Anhedonia
Anhedonia (Grieks: an-, “zonder” en hēdonē, “plezier”) is, zoals de naam al doet vermoeden, een term die het onvermogen of het verminderde vermogen beschrijft om plezier te voelen in alle gebruikelijke en plezierige activiteiten, evenals het zich daaraan onttrekken (Kollias et al., 2008). Het werd bedacht door Ribot in 1896, toen hij het gebruikte om de volgende aandoening te beschrijven:
De toestand van anhedonie, als ik een nieuw woord mag gebruiken om te koppelen aan analgesie,” schrijft hij, “is zeer weinig bestudeerd, maar het bestaat. Een jong meisje werd getroffen door een leverziekte die haar gestel een tijdlang veranderde. Ze voelde geen genegenheid meer voor haar vader en moeder. Zij wilde met haar pop spelen, maar het was haar onmogelijk om er ook maar het minste plezier in te vinden. Dezelfde dingen die haar vroeger deden lachen, interesseerden haar nu helemaal niet meer. Esquirol observeerde het geval van een zeer intelligente magistraat die ook ten prooi was gevallen aan een leverziekte. Elke emotie leek dood in hem. Hij vertoonde geen perversie of geweld, maar een totale afwezigheid van emotionele reactie.

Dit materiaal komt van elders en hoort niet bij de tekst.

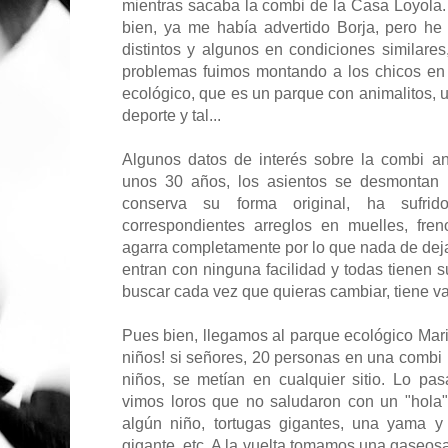
mientras sacaba la combi de la Casa Loyola
bien, ya me había advertido Borja, pero h
distintos y algunos en condiciones similare
problemas fuimos montando a los chicos en 
ecológico, que es un parque con animalitos, 
deporte y tal...
Algunos datos de interés sobre la combi an
unos 30 años, los asientos se desmontan 
conserva su forma original, ha sufrid
correspondientes arreglos en muelles, fre
agarra completamente por lo que nada de deja
entran con ninguna facilidad y todas tienen s
buscar cada vez que quieras cambiar, tiene vari
Pues bien, llegamos al parque ecológico Mari
niños! si señores, 20 personas en una combi
niños, se metían en cualquier sitio. Lo p
vimos loros que no saludaron con un "hola
algún niño, tortugas gigantes, una yama y
gigante, etc. A la vuelta tomamos una gaseosa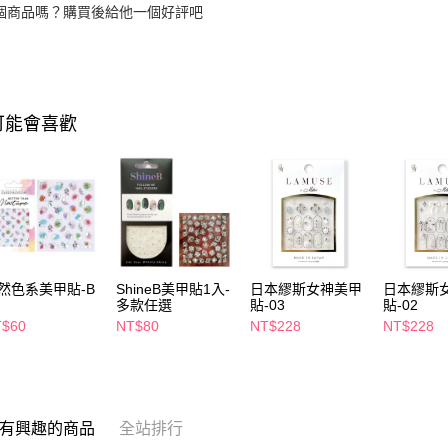
個商品嗎？購買後給他一個好評吧
可能會喜歡
然色系美甲貼-B
ShineB美甲貼1入-
日本繆斯女神美甲
日本繆斯
多款任選
貼-03
貼-02
T$60
NT$80
NT$228
NT$228
有興趣的商品
全站排行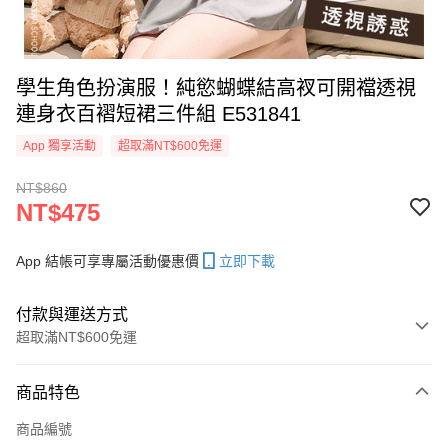
學生角色扮演服！純慾蝴蝶結高衩可開襠透視
連身衣百褶短裙三件組 E531841
App 獨享活動
超取滿NT$600免運
NT$860
NT$475
App 結帳可享專屬活動優惠價
立即下載
付款與運送方式
超取滿NT$600免運
付款方式
商品特色
信用卡一次付款
商品編號
超商取貨付款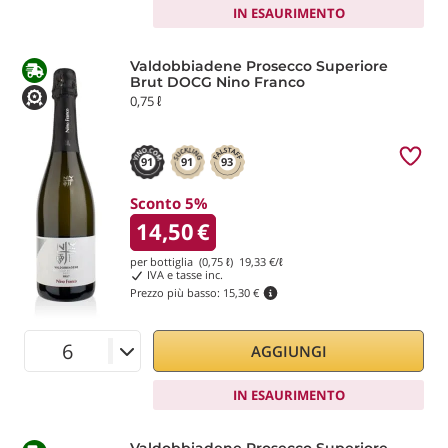
IN ESAURIMENTO
Valdobbiadene Prosecco Superiore
Brut DOCG Nino Franco
0,75 ℓ
91
91
93
Sconto 5%
14,50
€
per bottiglia (0,75 ℓ)
19,33
€/ℓ
IVA e tasse inc.
Prezzo più basso:
15,30 €
AGGIUNGI
IN ESAURIMENTO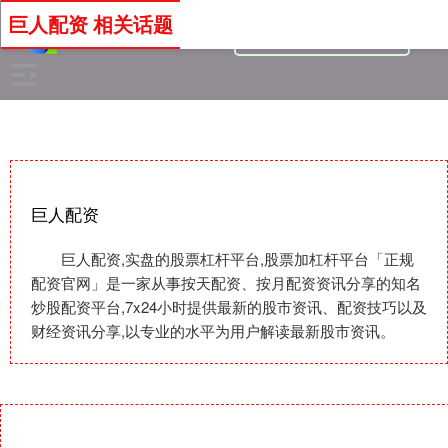
巨人配资 相关话题
巨人配资
巨人配资,实盘的股票杠杆平台,股票加杠杆平台「正规
配资官网」是一家从事按天配资、按月配资资讯分享的知名
炒股配资平台,7x24小时提供最新的股市资讯、配资技巧以及
财经资讯分享,以专业的水平为用户解读最新股市资讯。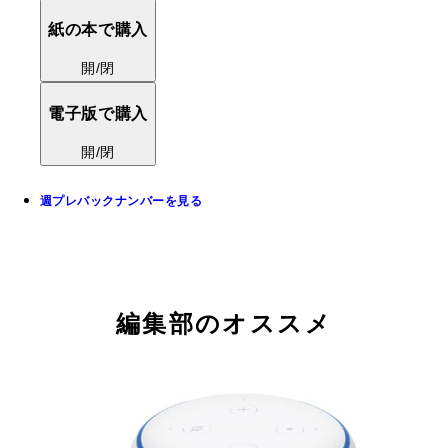
紙の本で購入
開/閉
電子版で購入
開/閉
週プレバックナンバーを見る
編集部のオススメ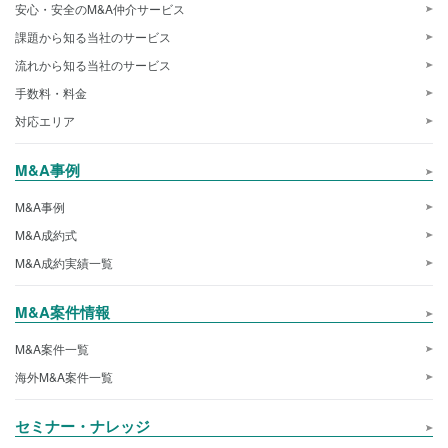
安心・安全のM&A仲介サービス
課題から知る当社のサービス
流れから知る当社のサービス
手数料・料金
対応エリア
M&A事例
M&A事例
M&A成約式
M&A成約実績一覧
M&A案件情報
M&A案件一覧
海外M&A案件一覧
セミナー・ナレッジ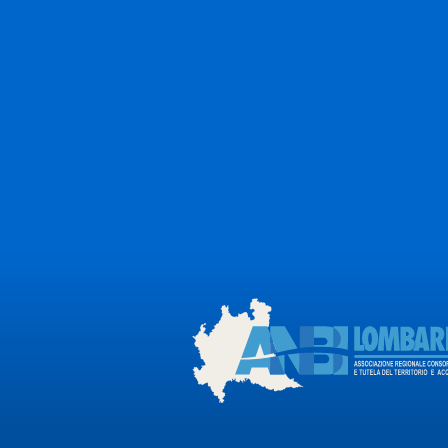
Fai l'accesso a
piattaforma
L'accesso alla piattaforma è riservato
associati ad ANBI Lombardi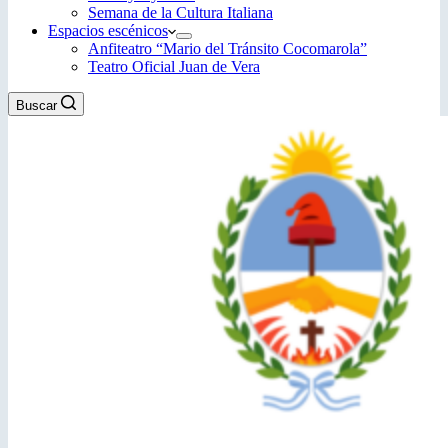
Semana de la Cultura Italiana
Espacios escénicos
Anfiteatro “Mario del Tránsito Cocomarola”
Teatro Oficial Juan de Vera
Buscar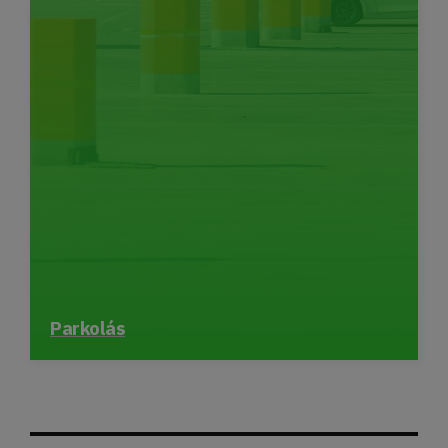
Parkolás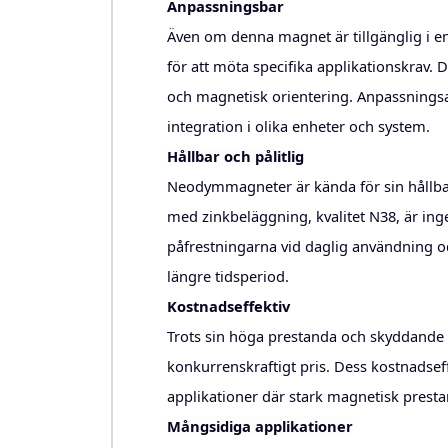
Anpassningsbar
Även om denna magnet är tillgänglig i en
för att möta specifika applikationskrav. D
och magnetisk orientering. Anpassningsalt
integration i olika enheter och system.
Hållbar och pålitlig
Neodymmagneter är kända för sin hållba
med zinkbeläggning, kvalitet N38, är ing
påfrestningarna vid daglig användning 
längre tidsperiod.
Kostnadseffektiv
Trots sin höga prestanda och skyddande 
konkurrenskraftigt pris. Dess kostnadseffek
applikationer där stark magnetisk prest
Mångsidiga applikationer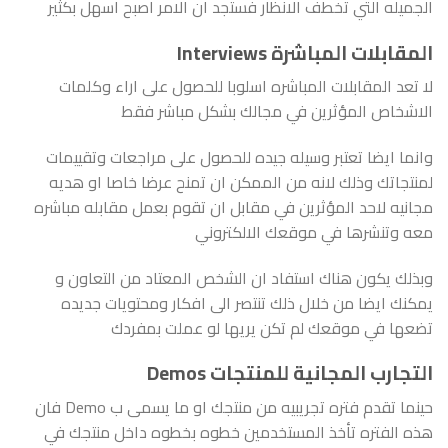
الجميله التي تخطف الانظار فستجد ان الامر اصبح اسهل بكثير
المقابلات المباشرة Interviews
لا تعد المقابلات المباشره اسلوبا للحصول على اراء وكلمات
الاشخاص المؤثرين في مجالك بشكل مباشر فقط
وانما ايضا تعتبر وسيله جيده للحصول على مراجعات وتقييمات
لمنتجاتك وذلك لانه من الممكن ان تمنح عرضا خاصا او هديه
مجانيه لاحد المؤثرين في مقابل ان تقوم بعمل مقابله مباشره
معه وتنشرها في موقعك الالكتروني
وبذلك يكون هناك استفاد ان الشخص المعتاد من التعاون و
يمكنك ايضا من خلال ذلك تنتصر الى افكار ومحتويات جديده
تضعها في موقعك لم تكن يريها لو عملت بمفردك
التجارب المجانية للمنتجات Demos
حينما تقدم فتره تجريبيه من منتجك او ما يسمى ب Demo فان
هذه الفتره تأخذ المستخدمين خطوه بخطوه داخل منتجك في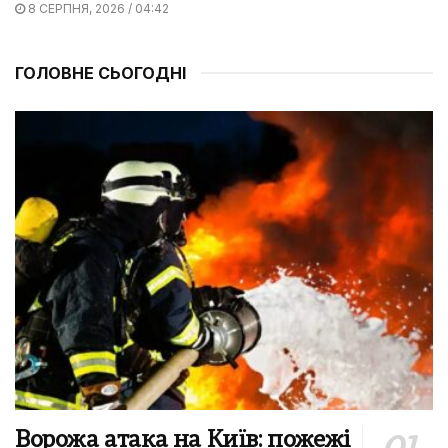
8 СЕРПНЯ, 2026 / 04:42
ГОЛОВНЕ СЬОГОДНІ
Ворожа атака на Київ: пожежі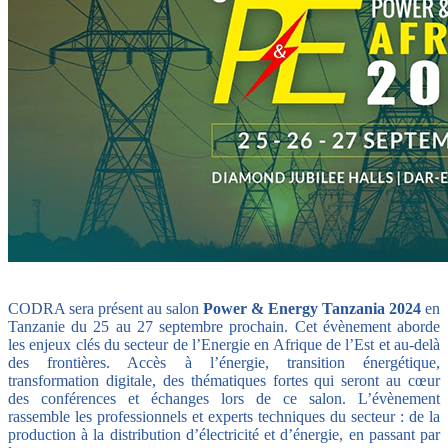
CODRA sera présent au salon
Power & Energy Tanzania 2024
en
Tanzanie du 25 au 27 septembre prochain. Cet évènement aborde
les enjeux clés du secteur de l’Energie en Afrique de l’Est et au-delà
des frontières. Accès à l’énergie, transition énergétique,
transformation digitale, des thématiques fortes qui seront au cœur
des conférences et échanges lors de ce salon. L’évènement
rassemble les professionnels et experts techniques du secteur : de la
production à la distribution d’électricité et d’énergie, en passant par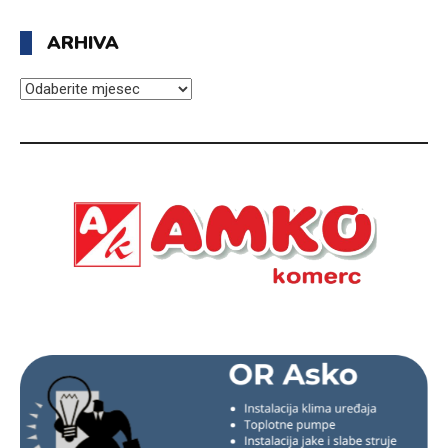
ARHIVA
ARHIVA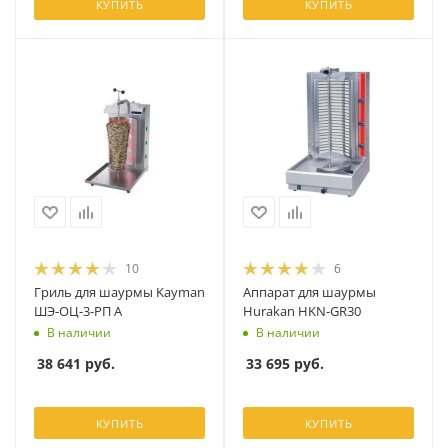
КУПИТЬ
КУПИТЬ
10
6
Гриль для шаурмы Kayman
Аппарат для шаурмы
ШЭ-ОЦ-3-РП А
Hurakan HKN-GR30
В наличии
В наличии
38 641
руб.
33 695
руб.
КУПИТЬ
КУПИТЬ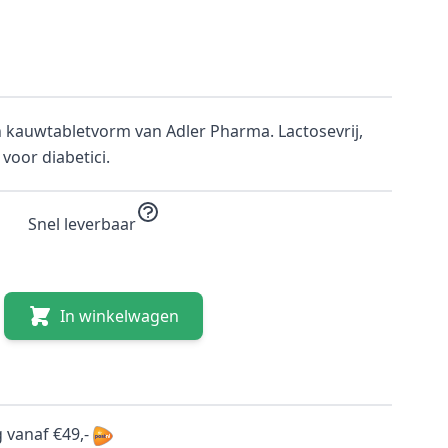
n kauwtabletvorm van Adler Pharma. Lactosevrij,
 voor diabetici.
Snel leverbaar
In winkelwagen
 vanaf €49,-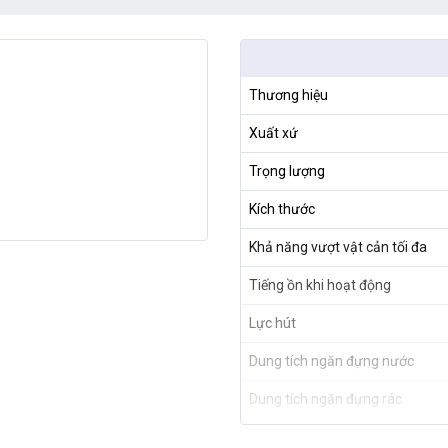
Thương hiệu
Xuất xứ
Trọng lượng
Kích thước
Khả năng vượt vật cản tối đa
Tiếng ồn khi hoạt động
Lực hút
Dung tích ngăn đựng nước
Dung tích ngăn đựng rác
Hệ thống điều hướng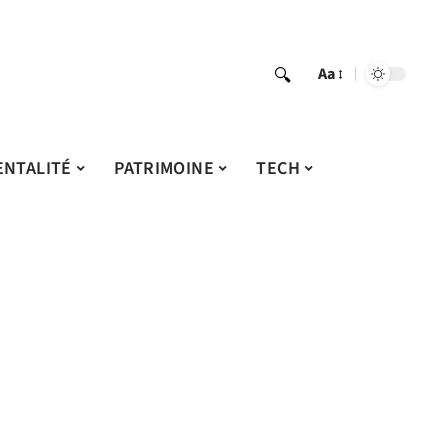
Aa
ENTALITÉ
PATRIMOINE
TECH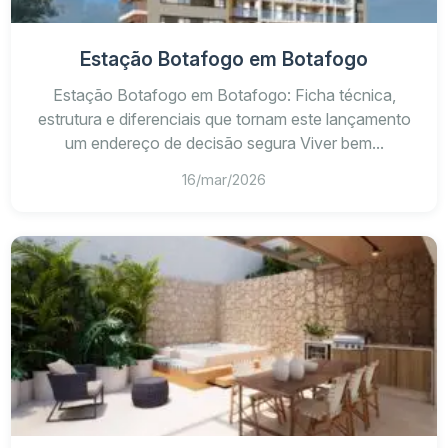
Estação Botafogo em Botafogo
Estação Botafogo em Botafogo: Ficha técnica,
estrutura e diferenciais que tornam este lançamento
um endereço de decisão segura Viver bem...
16/mar/2026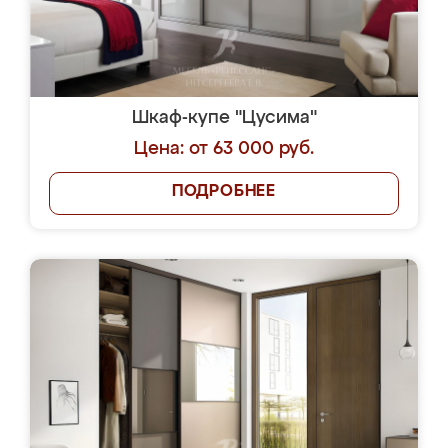
Шкаф-купе "Цусима"
Цена: от 63 000 руб.
ПОДРОБНЕЕ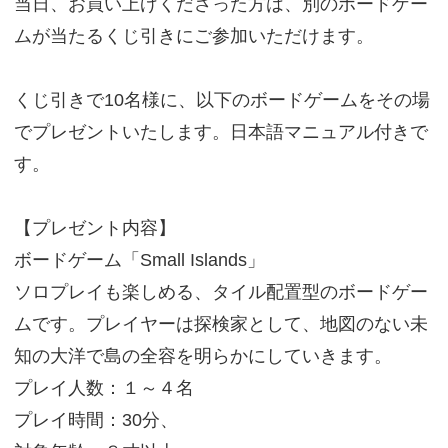
当日、お買い上げくださった方は、別のボードゲー
ムが当たるくじ引きにご参加いただけます。
くじ引きで10名様に、以下のボードゲームをその場
でプレゼントいたします。日本語マニュアル付きで
す。
【プレゼント内容】
ボードゲーム「Small Islands」
ソロプレイも楽しめる、タイル配置型のボードゲー
ムです。プレイヤーは探検家として、地図のない未
知の大洋で島の全容を明らかにしていきます。
プレイ人数：１～４名
プレイ時間：30分、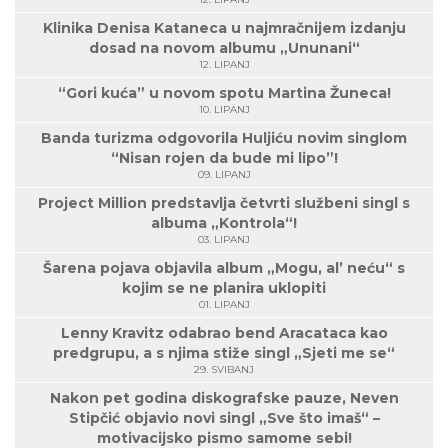
Klinika Denisa Kataneca u najmračnijem izdanju
dosad na novom albumu „Ununani“
12. LIPANJ
“Gori kuća” u novom spotu Martina Žuneca!
10. LIPANJ
Banda turizma odgovorila Huljiću novim singlom
“Nisan rojen da bude mi lipo”!
09. LIPANJ
Project Million predstavlja četvrti službeni singl s
albuma „Kontrola“!
03. LIPANJ
Šarena pojava objavila album „Mogu, al’ neću“ s
kojim se ne planira uklopiti
01. LIPANJ
Lenny Kravitz odabrao bend Aracataca kao
predgrupu, a s njima stiže singl „Sjeti me se“
29. SVIBANJ
Nakon pet godina diskografske pauze, Neven
Stipčić objavio novi singl „Sve što imaš“ –
motivacijsko pismo samome sebi!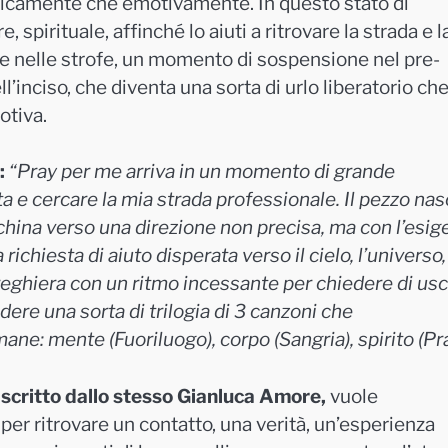
fisicamente che emotivamente. In questo stato di
 spirituale, affinché lo aiuti a ritrovare la strada e l
ante nelle strofe, un momento di sospensione nel pre-
’inciso, che diventa una sorta di urlo liberatorio ch
otiva.
:
“Pray per me arriva in un momento di grande
a e cercare la mia strada professionale. Il pezzo na
hina verso una direzione non precisa, ma con l’esig
richiesta di aiuto disperata verso il cielo, l’universo,
 preghiera con un ritmo incessante per chiedere di usc
dere una sorta di trilogia di 3 canzoni che
ne: mente (Fuoriluogo), corpo (Sangria), spirito (Pra
e scritto dallo stesso Gianluca Amore,
vuole
a
per ritrovare un contatto, una verità, un’esperienza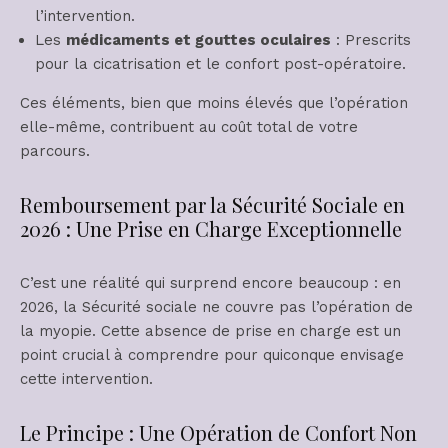
l’intervention.
Les
médicaments et gouttes oculaires
: Prescrits
pour la cicatrisation et le confort post-opératoire.
Ces éléments, bien que moins élevés que l’opération
elle-même, contribuent au coût total de votre
parcours.
Remboursement par la Sécurité Sociale en
2026 : Une Prise en Charge Exceptionnelle
C’est une réalité qui surprend encore beaucoup : en
2026, la Sécurité sociale ne couvre pas l’opération de
la myopie. Cette absence de prise en charge est un
point crucial à comprendre pour quiconque envisage
cette intervention.
Le Principe : Une Opération de Confort Non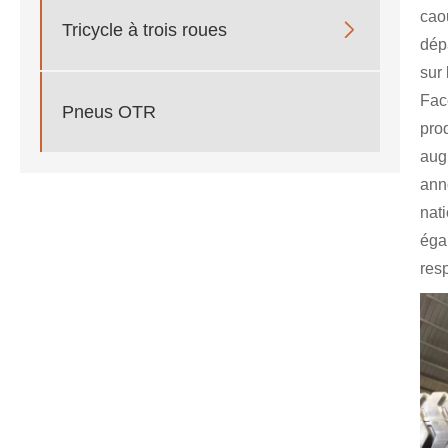
cao

Tricycle à trois roues
dép
sur 
Fac
Pneus OTR
pro
aug
ann
nat
éga
res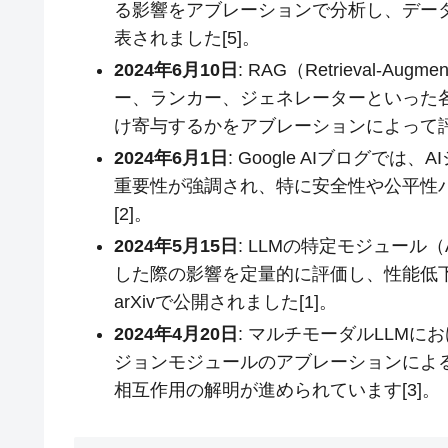
る影響をアブレーションで分析し、デー
表されました[5]。
2024年6月10日
: RAG（Retrieval-A
ー、ランカー、ジェネレーターといった
け寄与するかをアブレーションによって評
2024年6月1日
: Google AIブログ
重要性が強調され、特に安全性や公平性
[2]。
2024年5月15日
: LLMの特定モジュール（
した際の影響を定量的に評価し、性能低
arXivで公開されました[1]。
2024年4月20日
: マルチモーダルLLM
ジョンモジュールのアブレーションによる貢
相互作用の解明が進められています[3]。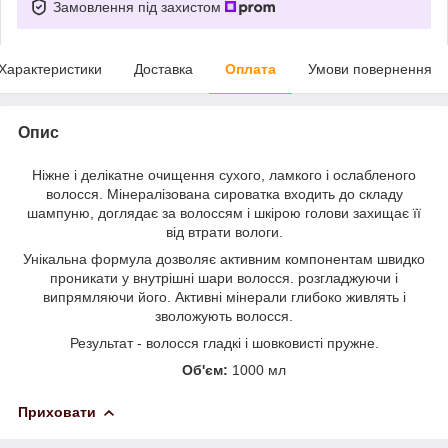
Замовлення під захистом
Характеристики
Доставка
Оплата
Умови повернення
Опис
Ніжне і делікатне очищення сухого, ламкого і ослабленого
волосся. Мінералізована сироватка входить до складу
шампуню, доглядає за волоссям і шкірою голови захищає її
від втрати вологи.
Унікальна формула дозволяє активним компонентам швидко
проникати у внутрішні шари волосся. розгладжуючи і
випрямляючи його. Активні мінерали глибоко живлять і
зволожують волосся.
Результат - волосся гладкі і шовковисті пружне.
Об'єм:
1000 мл
Приховати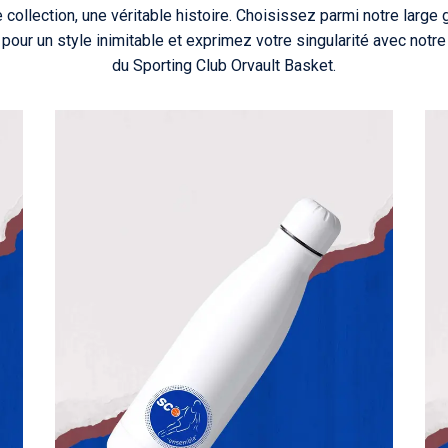
 collection, une véritable histoire. Choisissez parmi notre larg
our un style inimitable et exprimez votre singularité avec notre
du Sporting Club Orvault Basket.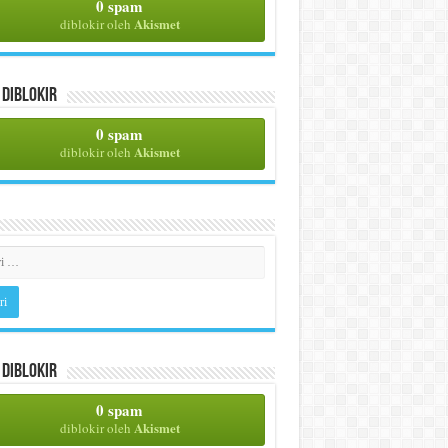
0 spam
Akismet
diblokir oleh
Diblokir
0 spam
Akismet
diblokir oleh
Diblokir
0 spam
Akismet
diblokir oleh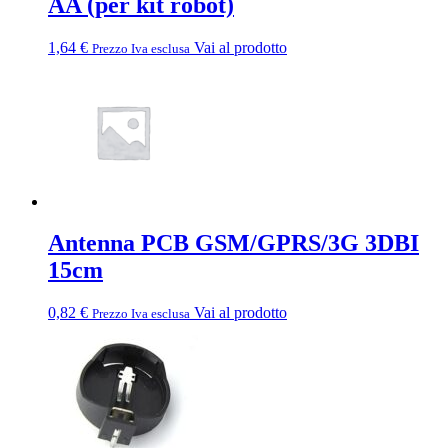
AA (per kit robot)
1,64
€
Vai al prodotto
Prezzo Iva esclusa
Antenna PCB GSM/GPRS/3G 3DBI
15cm
0,82
€
Vai al prodotto
Prezzo Iva esclusa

Als hij naar het theater ging, wat hij uit gewoonte deed, kon hij daar geen plezier vinden. De gedachte aan zijn huis, aan zijn vrouw en aan zijn afwezige kinderen ontroerde hem even weinig, zei hij, als een stelling van Euclides.
James (1985)
Anhedonie is sindsdien door veel auteurs beschreven als een schizofreen symptoom, wat suggereert dat het een centraal defect in de ziekte zou kunnen zijn. Maar, zoals reeds vermeld, is anhedonie ook in verband gebracht met depressie. Bij mensen zijn verschillende schalen gebruikt om depressieve symptomatologie bij schizofrenie te evalueren, maar de meeste van deze schalen zijn oorspronkelijk niet voor dit doel ontwikkeld. De Calgary Depression Scale for Schizophrenia is speciaal ontworpen voor personen met schizofrenie en heeft uitstekende psychometrische eigenschappen, interne consistentie, interbeoordelaarsbetrouwbaarheid, sensitiviteit, specificiteit, en discriminante en convergente validiteit (Addington, Shah, Liu, & Addington, 2014). De scores verkregen door het gebruik van deze schaal correleren met zowel fysieke anhedonie als sociale anhedonie ratings, die meestal worden beoordeeld met de schalen ontworpen om specifieke domeinen van anhedonie te beoordelen: de Fysieke Anhedonie Schaal en de Sociale Anhedonie Schaal (Kollias et al., 2008). Om voor de hand liggende redenen is het echter niet mogelijk om deze testen op dieren toe te passen, zodat verschillende gedragstesten zijn ontwikkeld om anhedonie bij knaagdieren te beoordelen.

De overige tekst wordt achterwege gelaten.